Non-economic damages are subjective and don’t have a monetary figure. However, juries must determine the non-economic damage or “pain and suffering” and may consider:
- How has the injury affected the plaintiff’s life?
- Is the plaintiff able to resume the same activities as before the injury? For example, if they were a runner, could they still run?
- Does the plaintiff have emotional distress (i.e., nightmares)?
- Are there physical injuries (i.e., scars or disfigurement) causing them to withdraw from friends and family or social settings?
What Are Monetary Damages?
Non-economic damages are different than monetary losses. Monetary losses are quantifiable losses resulting from the injury. Examples of financial losses are loss of income, medical expenses, property loss or expenses to repair or replace property, and loss of business opportunities.
Changes to Contingency Fees
Second, Assembly Bill 35 restructures the way attorneys charge contingency fees.

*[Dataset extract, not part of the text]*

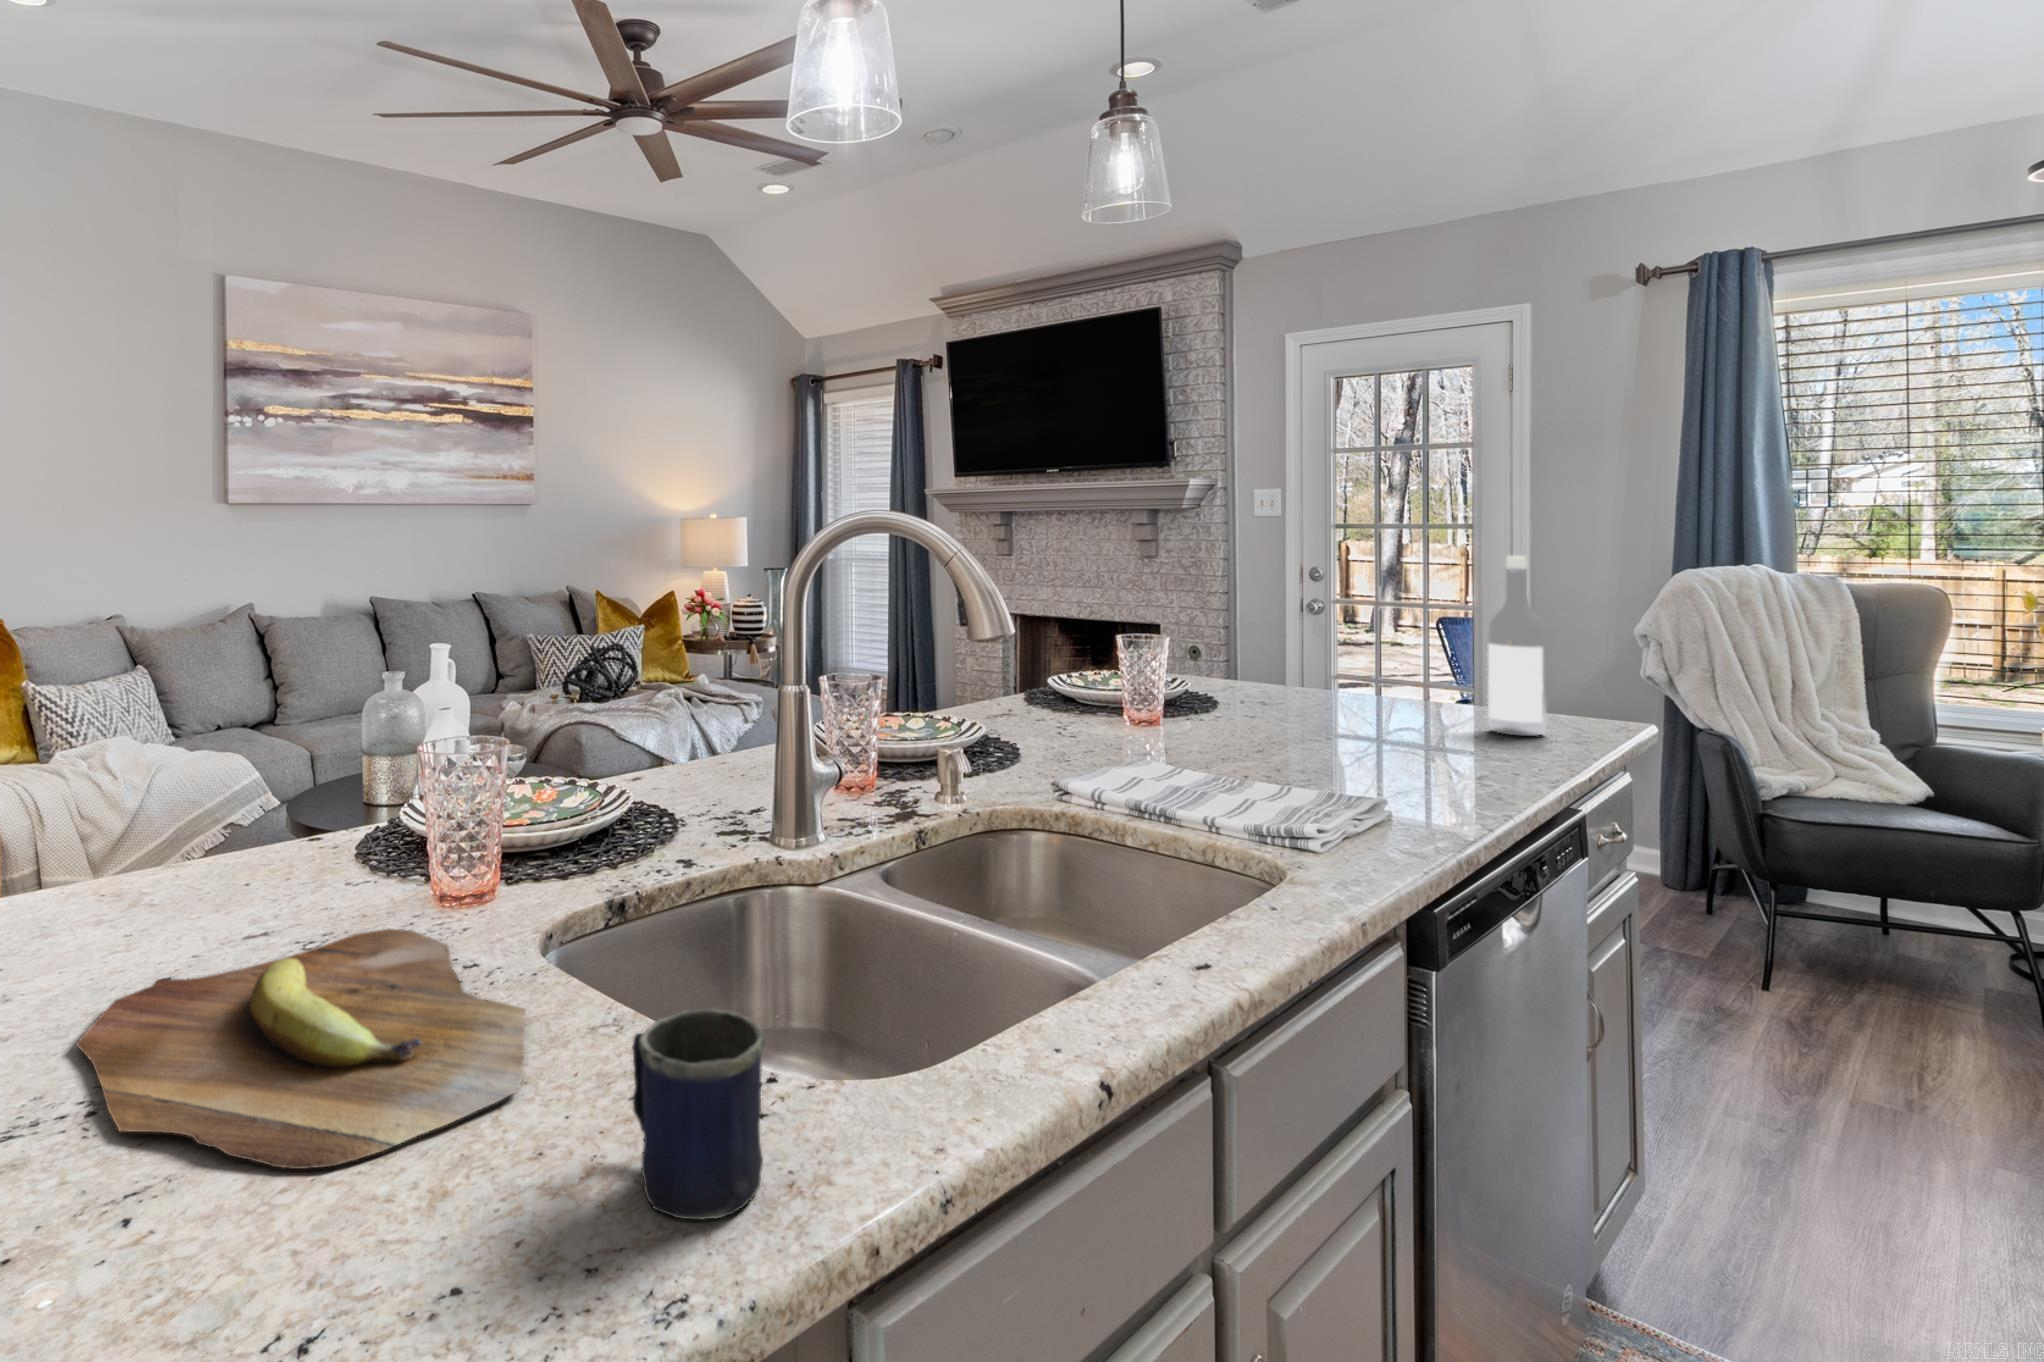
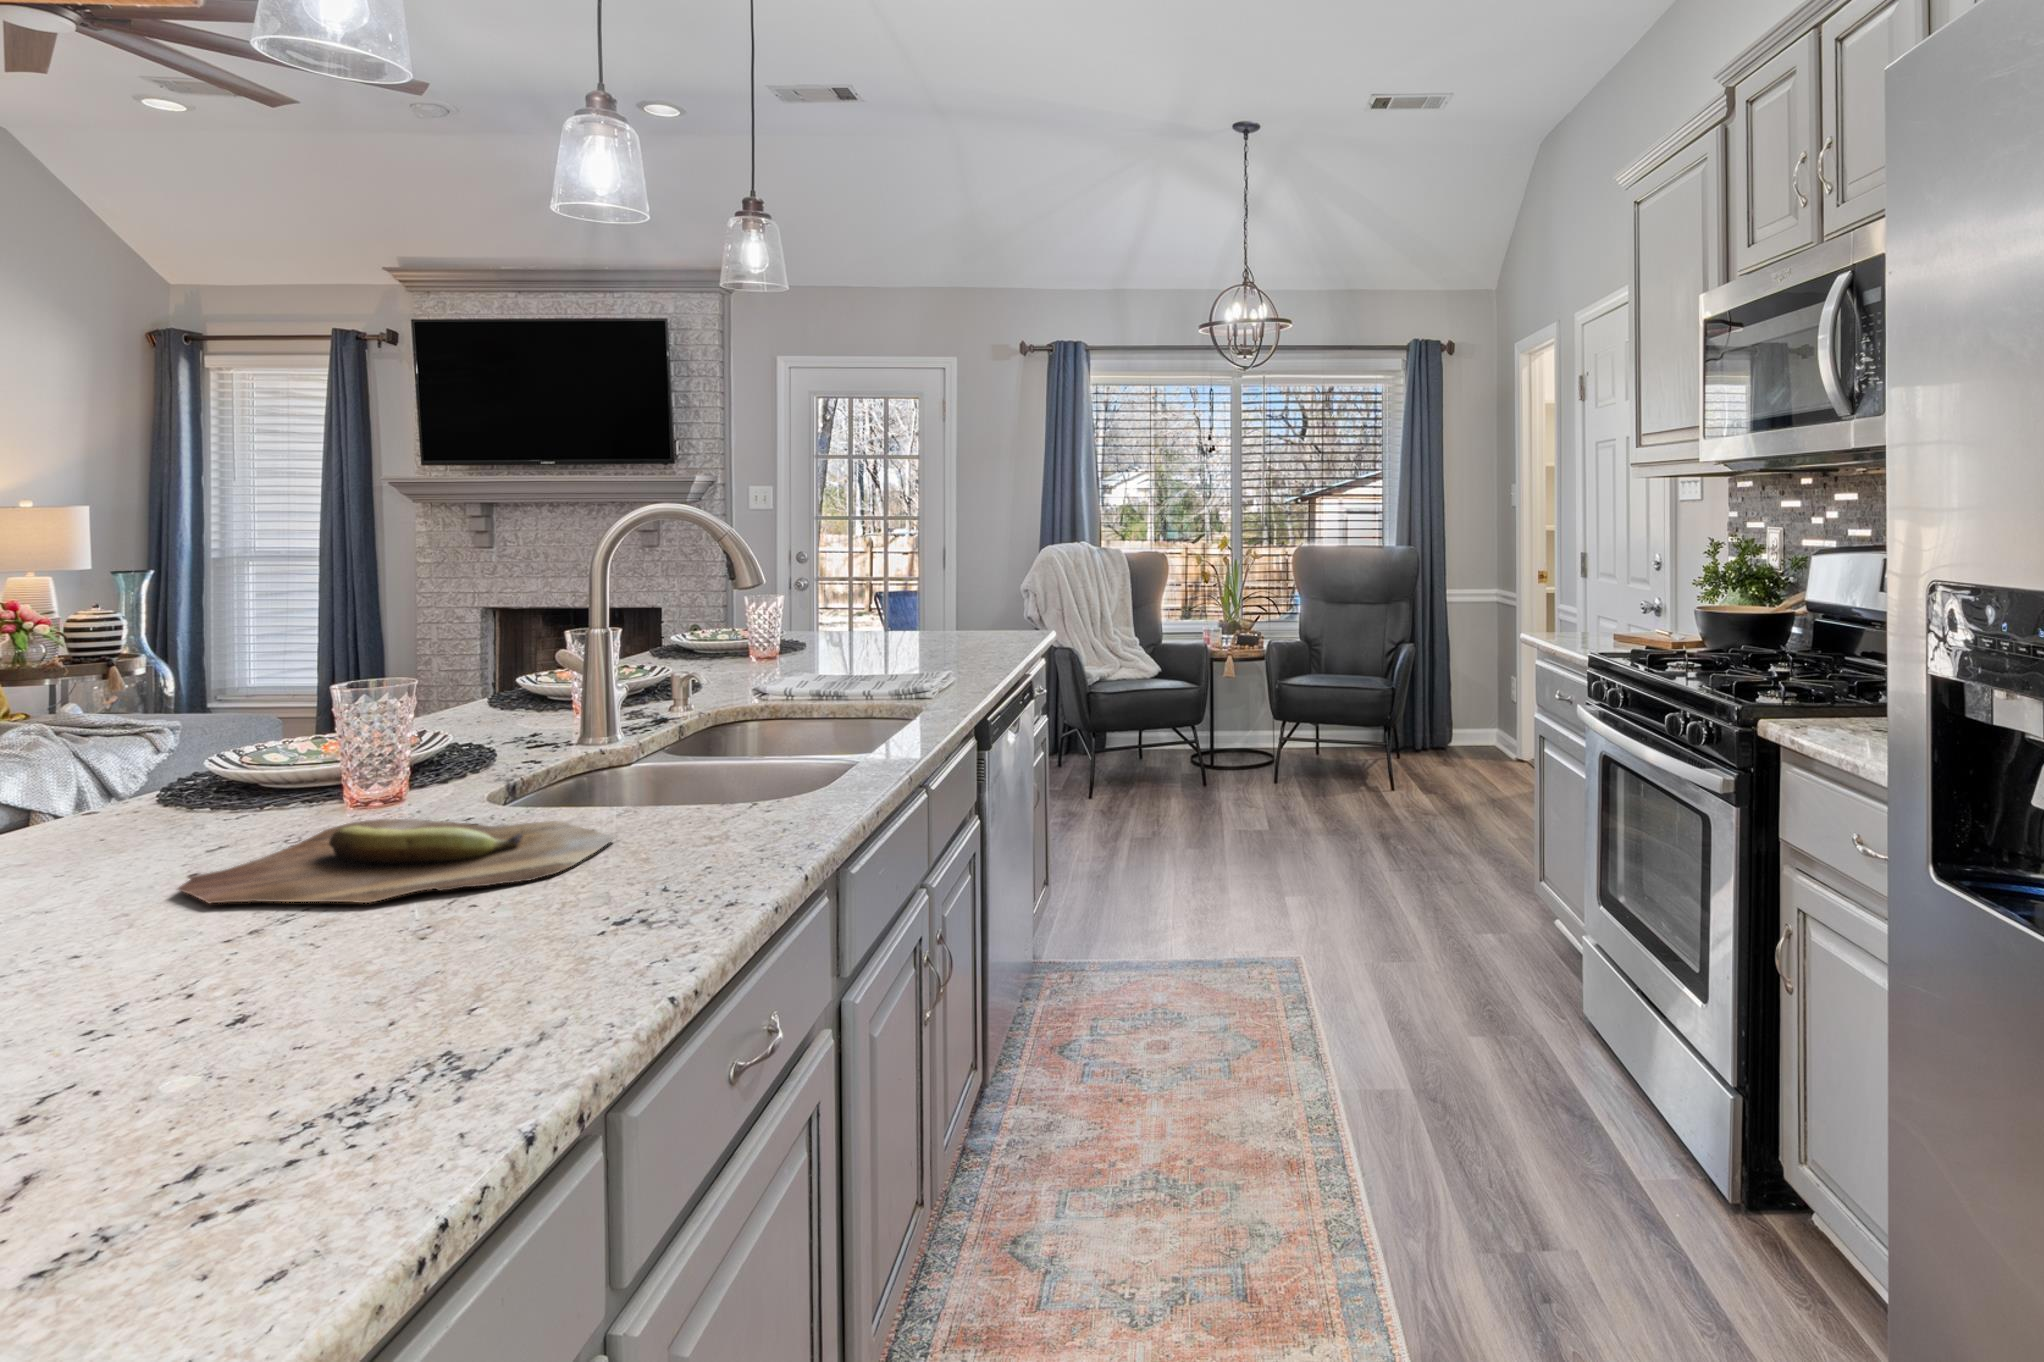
wine bottle: present [1488,556,1546,736] -> none [975,535,1005,642]
mug: present [632,1009,765,1220] -> none [715,753,800,839]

A contingency fee is usually a percentage of the recovered award a lawyer receives for representing your personal injury case. In the new scheme, fees depend on the stage of litigation, not the amount of the award.

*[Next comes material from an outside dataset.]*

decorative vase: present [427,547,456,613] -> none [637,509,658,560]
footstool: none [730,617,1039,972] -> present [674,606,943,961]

Previously, California’s limitations on contingency fees were:
- Forty percent of the first fifty thousand dollars ($50,000)
- Thirty-three and one-third percent of the next fifty thousand dollars ($50,000)
- Twenty-five percent of the next five hundred thousand dollars ($500,000)
- Fifteen percent of any amount which exceeds six hundred thousand dollars ($600,000)
However, under the new law, the contingency fee structure is:
- 25% of the award recovered if the settlement is before a filed complaint or demand for arbitration.
- 33% of the award recovered if the settlement results from a judgment, settlement, or arbitration after a filed complaint or demand for arbitration.
For example, if your case settled out of court for $80,000. Your lawyer receives $20,000. Previously, that amount would be close to $30,000. However, if your case goes to trial and the judgment is $80,000, your lawyer receives $26,400 instead of $30,000.
The new law makes two other changes to existing laws. First, the law expands to include actions against health care institutions. Second, any statements of sympathy or fault made by a health care provider are not admissible as evidence of liability.